Dataset entries
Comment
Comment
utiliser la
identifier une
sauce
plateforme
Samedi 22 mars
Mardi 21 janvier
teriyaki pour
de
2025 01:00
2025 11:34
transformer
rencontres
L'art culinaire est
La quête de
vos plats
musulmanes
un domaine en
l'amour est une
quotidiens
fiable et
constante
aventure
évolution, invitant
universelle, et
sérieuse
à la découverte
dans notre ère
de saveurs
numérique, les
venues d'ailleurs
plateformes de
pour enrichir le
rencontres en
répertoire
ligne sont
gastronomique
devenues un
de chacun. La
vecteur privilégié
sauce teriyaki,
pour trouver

What you should do
Exact copies of all the entries above should be returned.

Solution to this task
Comment
Comment
utiliser la
identifier une
sauce
plateforme
Samedi 22 mars
Mardi 21 janvier
teriyaki pour
de
2025 01:00
2025 11:34
transformer
rencontres
L'art culinaire est
La quête de
vos plats
musulmanes
un domaine en
l'amour est une
quotidiens
fiable et
constante
aventure
évolution, invitant
universelle, et
sérieuse
à la découverte
dans notre ère
de saveurs
numérique, les
venues d'ailleurs
plateformes de
pour enrichir le
rencontres en
répertoire
ligne sont
gastronomique
devenues un
de chacun. La
vecteur privilégié
sauce teriyaki,
pour trouver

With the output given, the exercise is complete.